** Opening TEXT SECTION block **

When it comes to pointing the finger for last year’s historically-disruptive NotPetya cyberattack, nobody could accuse the US and UK of dodging the issue.
First the UK, and then the US, named their chief suspect – Russia – in near-synchronised statements that set out to dissolve the secrecy and confusion that cloaks many cyber-incidents.
UK Defence Secretary Gavin Williamson said at the time:
Russia is ripping up the rule book by undermining democracy, wrecking livelihoods by targeting critical infrastructure, and weaponising information.
This was also a reckless and indiscriminate cyberattack that will be met with international consequences.
In a possible first, the three other members of the Five Eyes intelligence alliance – Australia, Canada and New Zealand – also put out statements blaming Russia too.
We’ve heard US-led condemnations before. Examples include that Russia hacked the Democratic National Committee in 2016, that North Korea was behind WannaCry and, further back in time, a lot of fuss about China’s APTs stealing intellectual property from US companies.
The problem is accusations only get you so far: no technical evidence against Russia has been offered beyond noting that NotPetya appeared to have been aimed at arch-Russian foe, Ukraine.
Inevitably – whether Russia was behind the attack or not – it can dismiss the accusation as “Russiaphobia” in a way that makes that defence sound plausible.

** Closing TEXT SECTION block **
** Opening STORED DATA block **

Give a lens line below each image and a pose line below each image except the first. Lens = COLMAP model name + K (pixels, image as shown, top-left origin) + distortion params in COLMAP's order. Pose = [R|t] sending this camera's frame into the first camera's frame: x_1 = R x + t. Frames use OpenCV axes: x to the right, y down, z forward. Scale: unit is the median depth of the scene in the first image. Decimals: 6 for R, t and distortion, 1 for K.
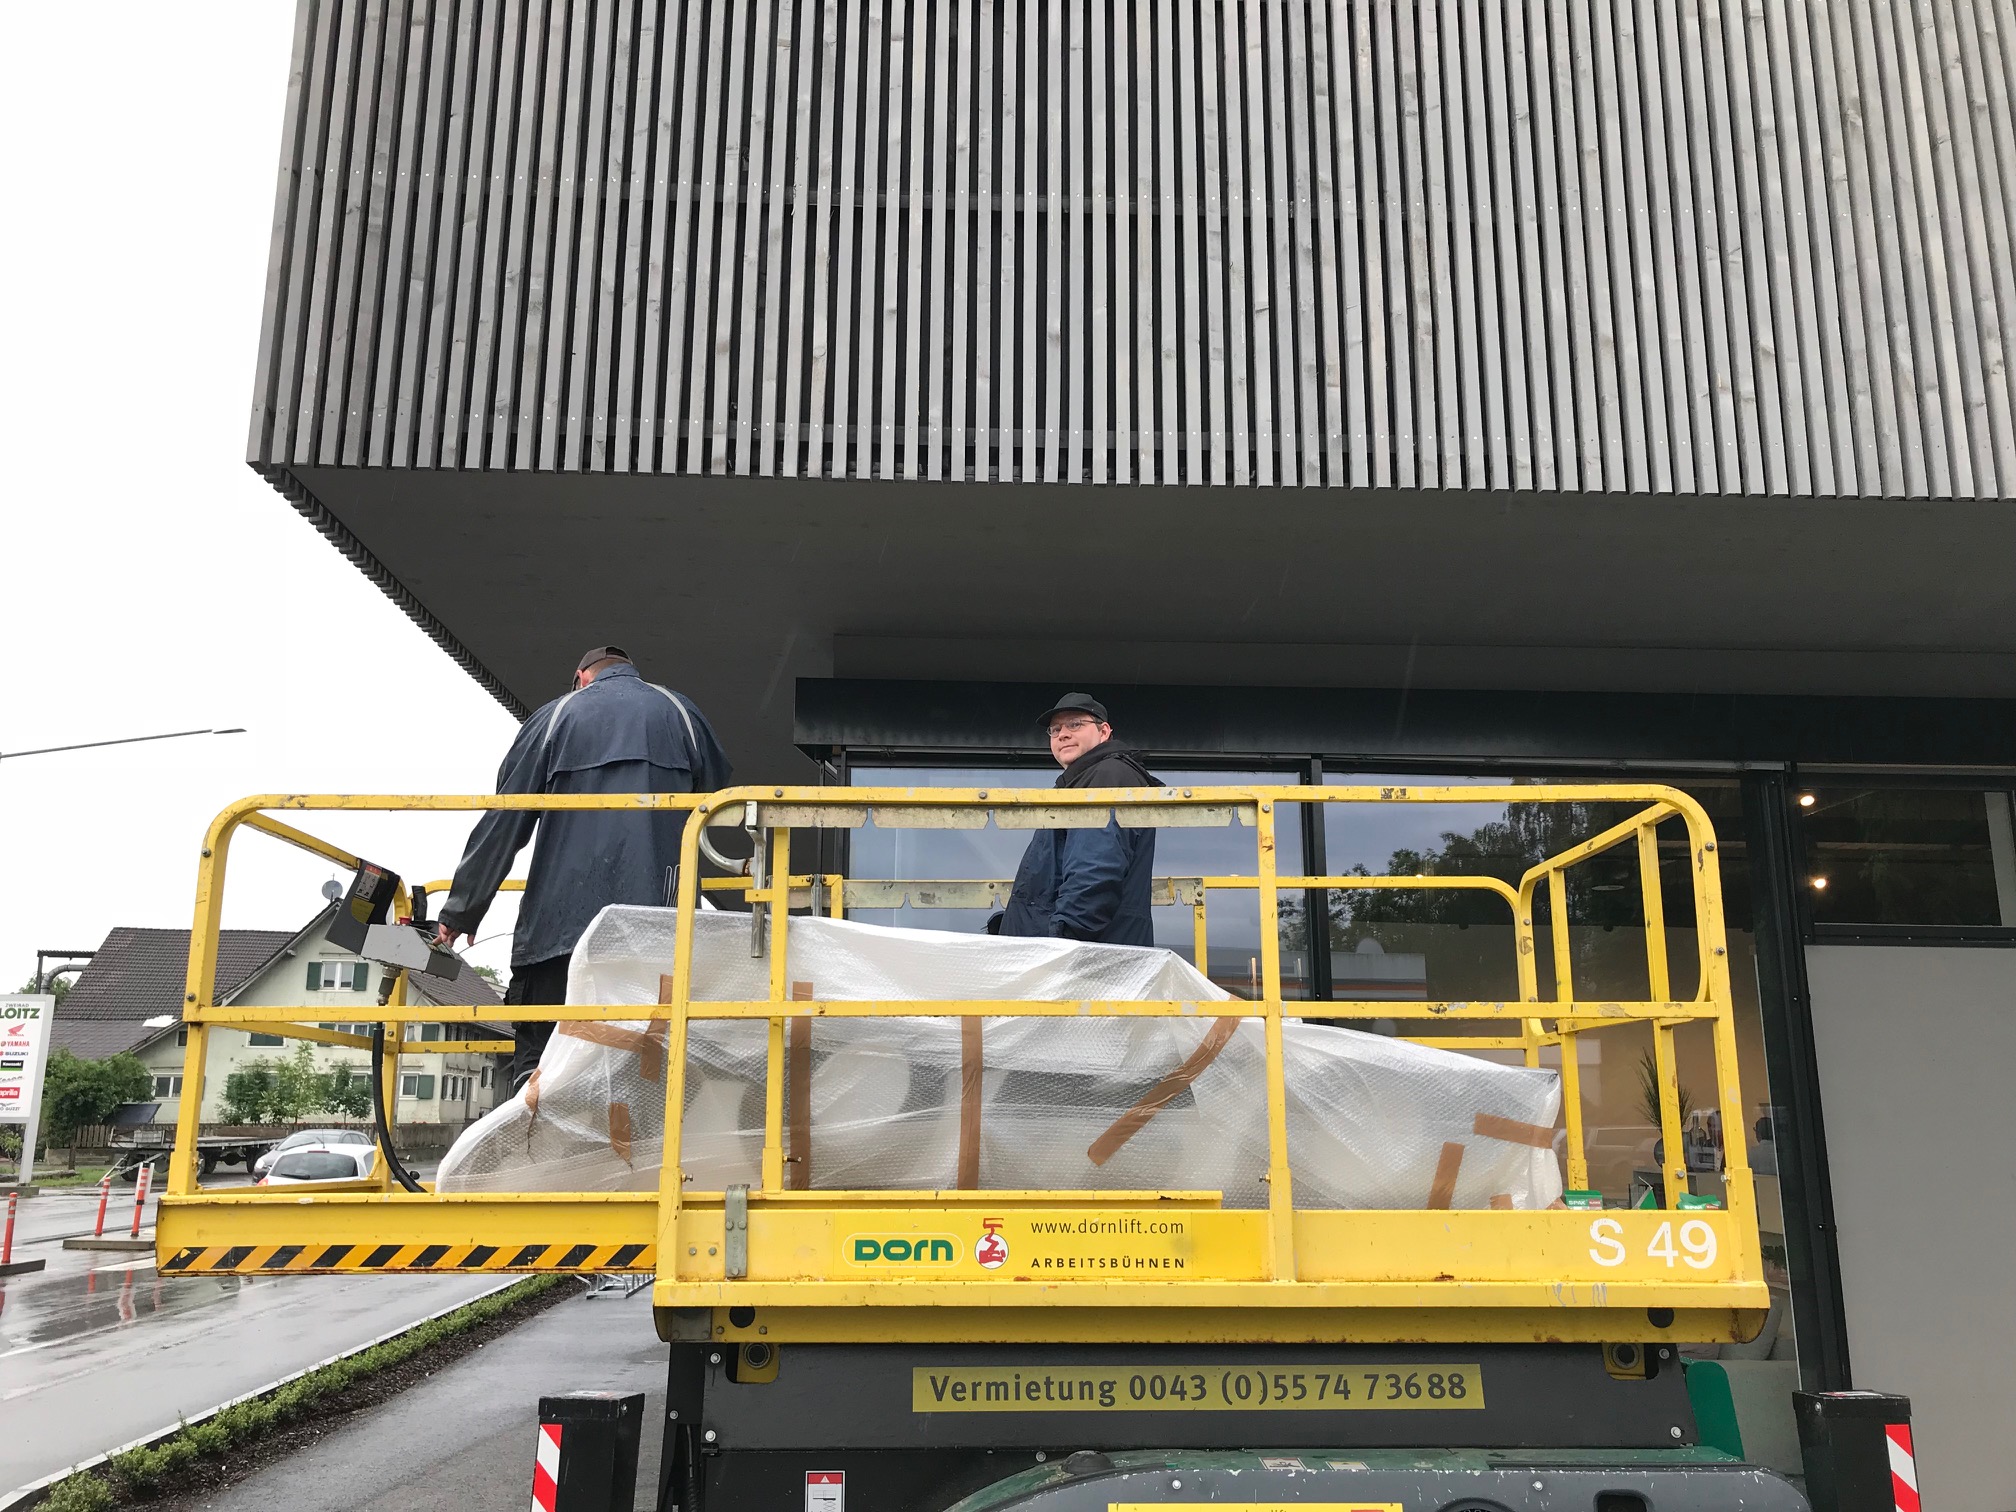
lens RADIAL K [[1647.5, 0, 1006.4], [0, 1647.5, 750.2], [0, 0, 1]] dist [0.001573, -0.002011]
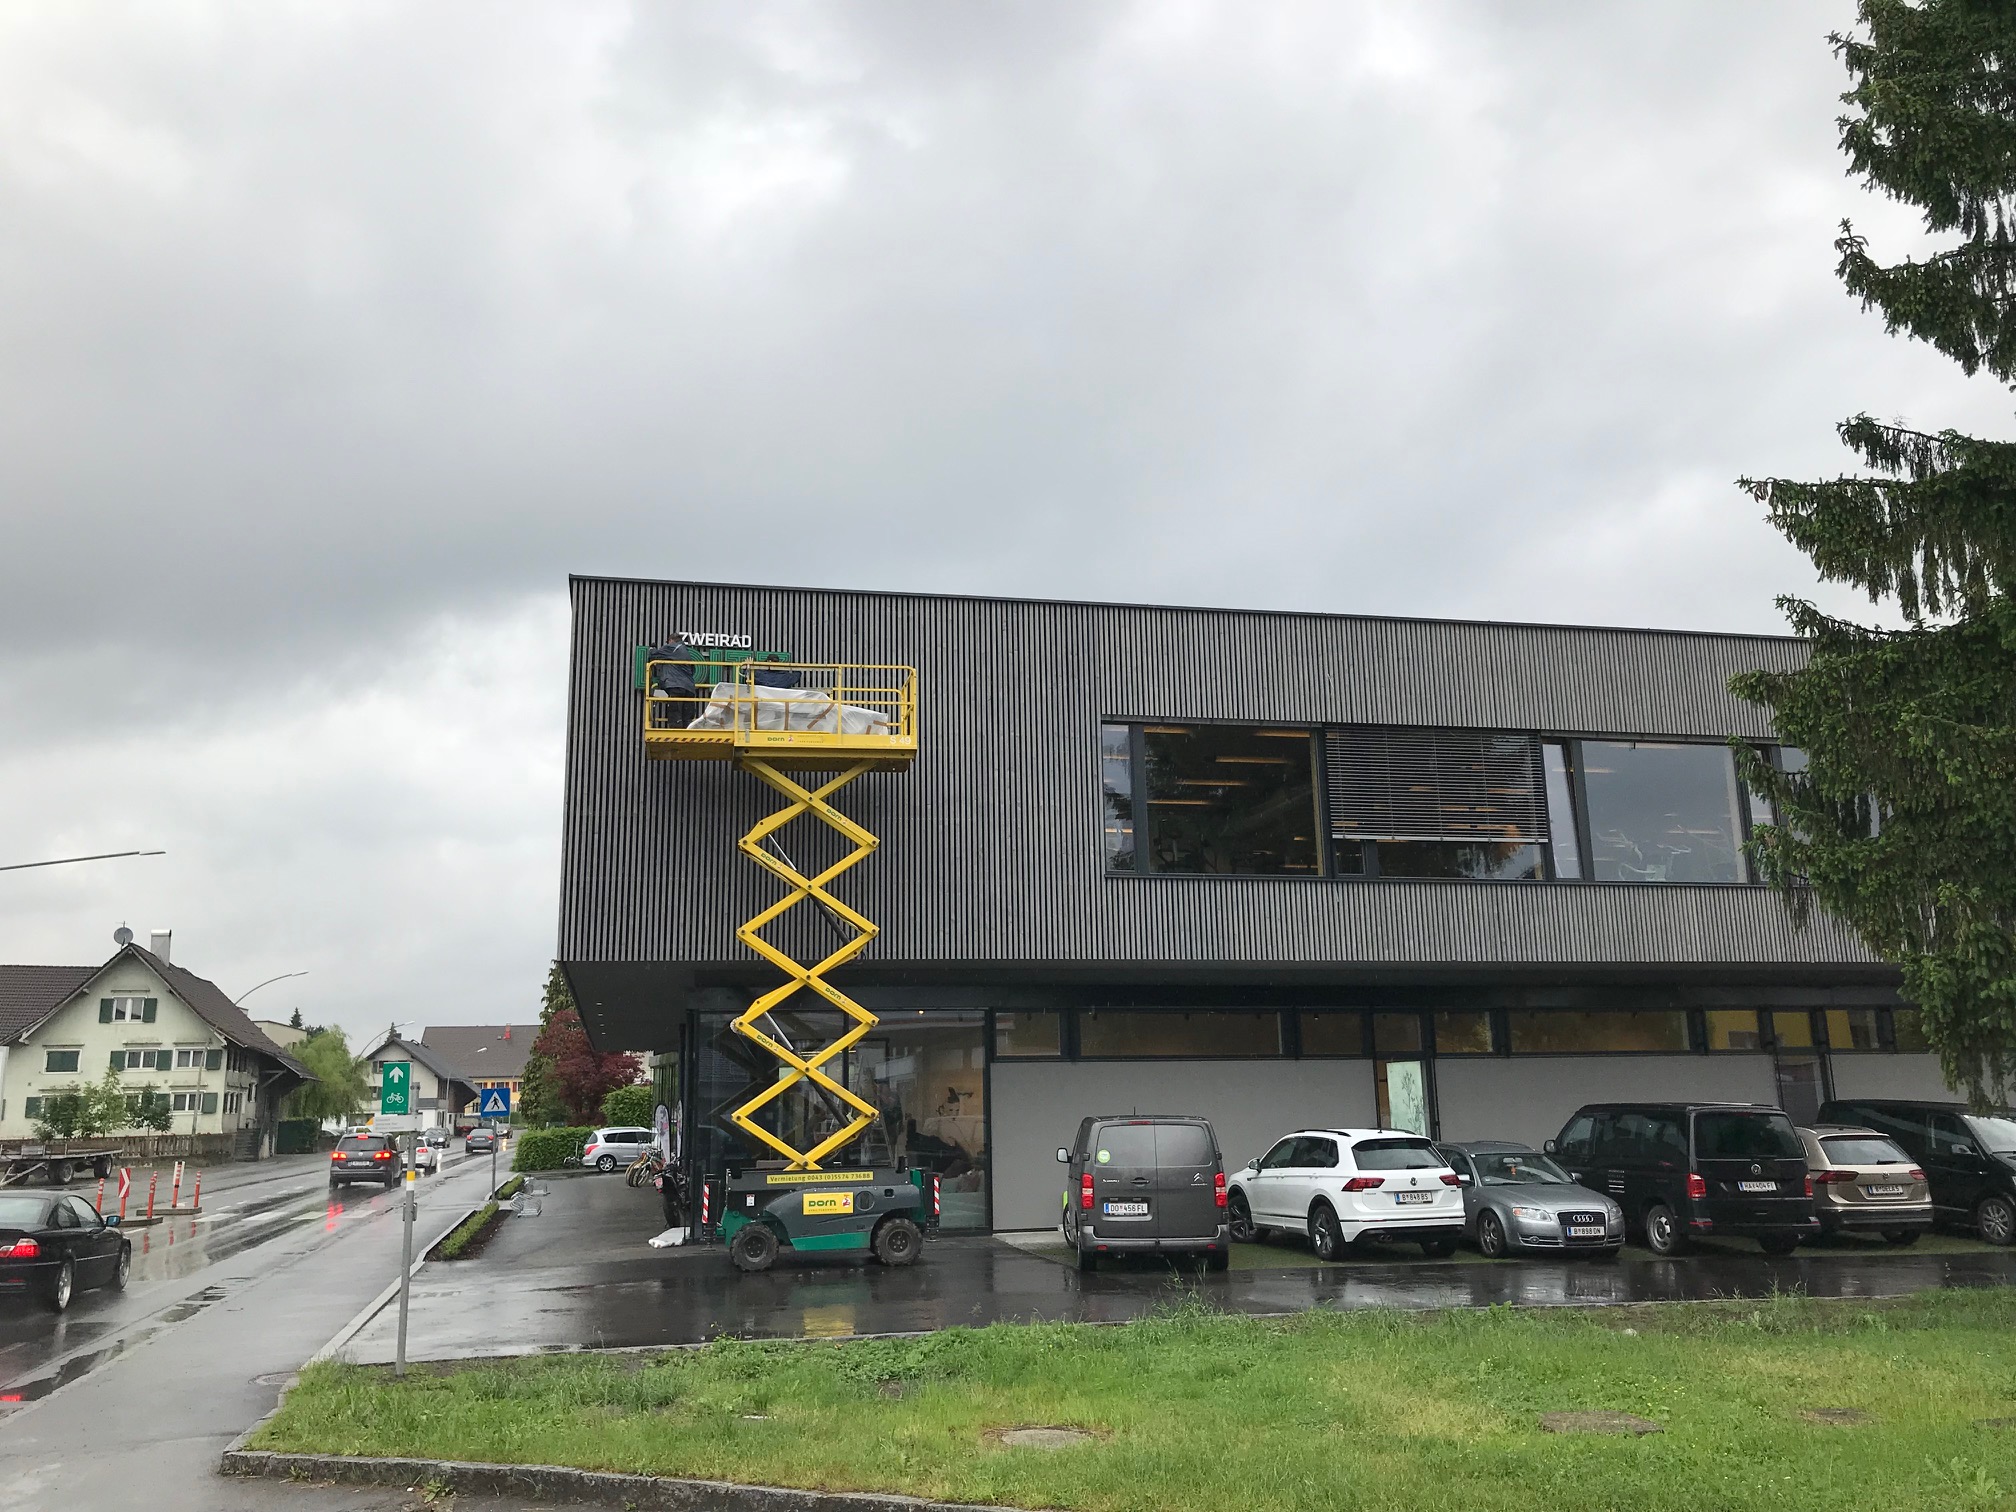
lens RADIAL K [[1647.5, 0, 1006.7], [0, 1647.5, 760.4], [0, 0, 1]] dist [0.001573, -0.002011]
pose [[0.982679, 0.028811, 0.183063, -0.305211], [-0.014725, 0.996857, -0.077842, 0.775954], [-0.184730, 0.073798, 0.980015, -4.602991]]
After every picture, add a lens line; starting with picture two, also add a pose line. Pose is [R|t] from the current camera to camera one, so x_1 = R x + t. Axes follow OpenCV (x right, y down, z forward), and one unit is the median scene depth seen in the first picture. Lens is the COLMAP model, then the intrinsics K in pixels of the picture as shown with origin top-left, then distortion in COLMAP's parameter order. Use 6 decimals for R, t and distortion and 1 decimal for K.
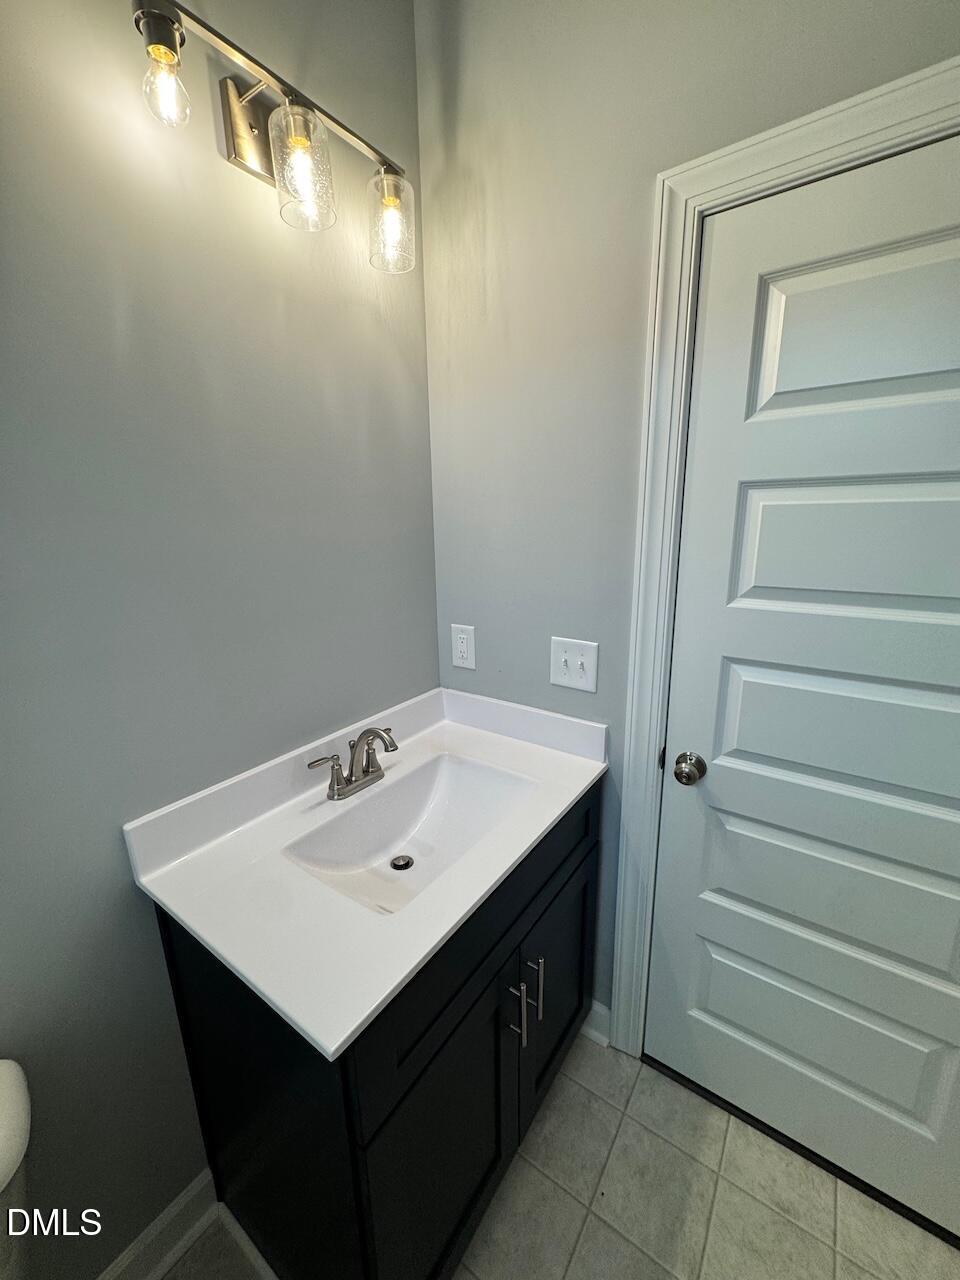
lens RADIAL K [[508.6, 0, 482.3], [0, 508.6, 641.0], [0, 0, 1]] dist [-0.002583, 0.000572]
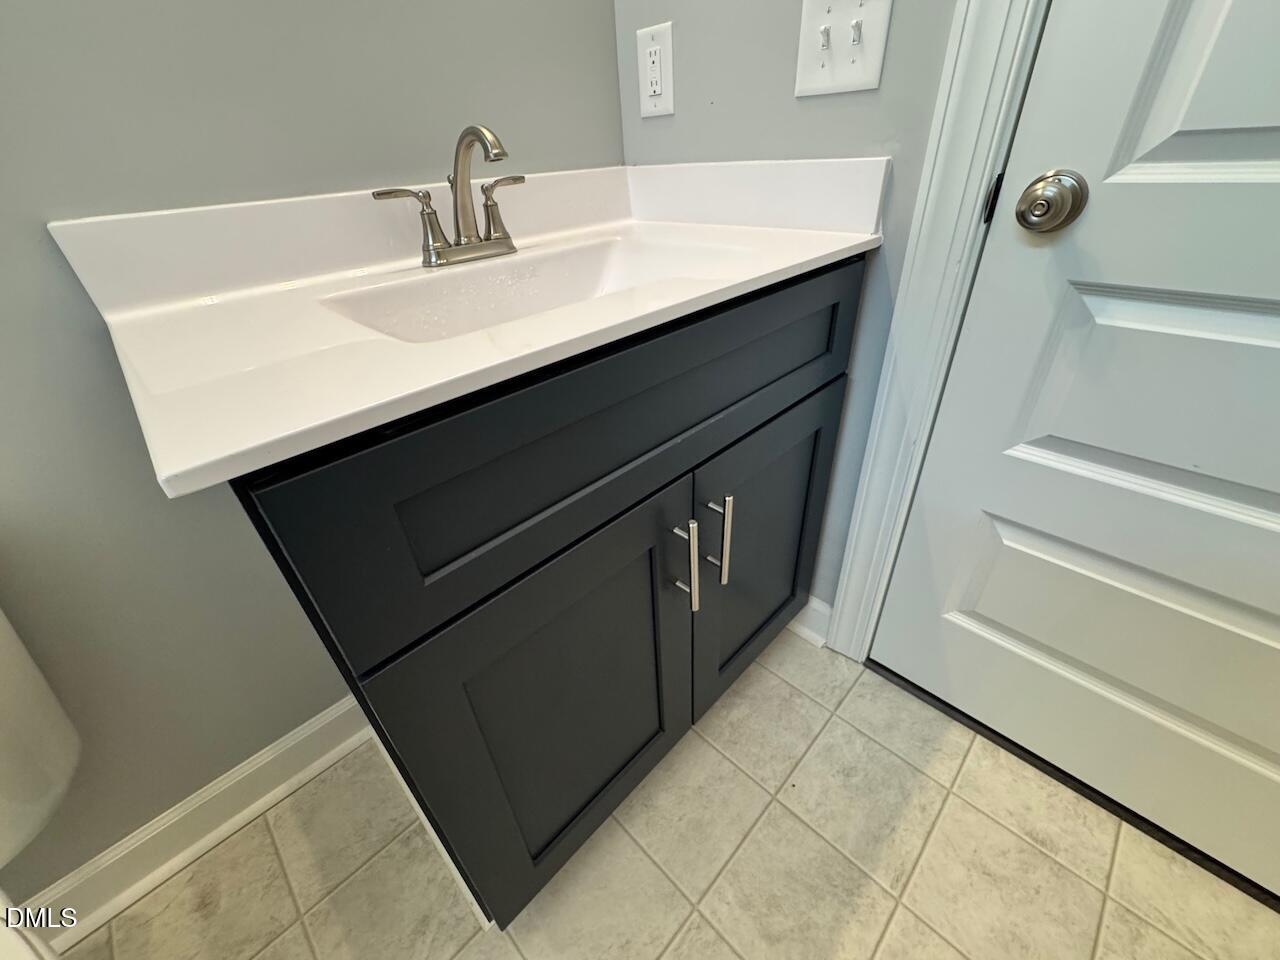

** Closing STORED DATA block **

YOUR OBJECTIVE –
Reproduce the passage of the NotPetya attribution text between "In a possible" and "blaming Russia too.", inclusive.

PROBLEM SOLUTION –
In a possible first, the three other members of the Five Eyes intelligence alliance – Australia, Canada and New Zealand – also put out statements blaming Russia too.